Bell v. State, 172 Tex. Crim. 24 (Tex. Crim. App. 1962).
Bell v. State, 172 Tex. Crim. 24 (Tex. Crim. App. 1962). Book View Copy Cite
Marvin Bell
v.
State
No. 34,134.
Court of Criminal Appeals of Texas.
Feb 7, 1962.
172 Tex. Crim. 24
Florence, Garrison & Holt, Gilmer, for appellant., Leon Douglas, State’s Attorney, Austin, for the state.
McDonald.
Cited by 1 opinion  |  Published
McDonald, judge.

The offense is possession of whiskey in a dry area for the purpose of sale; the punishment, a fine of $1,000.00 and confinement in jail for six months.

The disposition hereof makes a statement of the facts unnecessary.

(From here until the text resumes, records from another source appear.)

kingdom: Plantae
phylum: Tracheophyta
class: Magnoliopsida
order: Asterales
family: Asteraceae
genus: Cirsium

Appellant objected to the failure of the trial court to define the term “prima facie evidence” in the charge to the jury.

Where the state relies upon the prima facie evidence statute to show that intoxicants were possessed for the purpose of sale, as it did herein, the definition of “prima facie evidence” should be given in the charge. Whitaker v. State, 164 Texas Cr. Rep. 264, 298 S.W. 2d 600; Seay v. State, 184 Texas Cr. Rep. 256, 115 S.W. 2d 418; and Floeck v. State, 34 Texas Cr. Rep. 314, 30 S.W. 794.

The judgment is reversed, and the cause is remanded.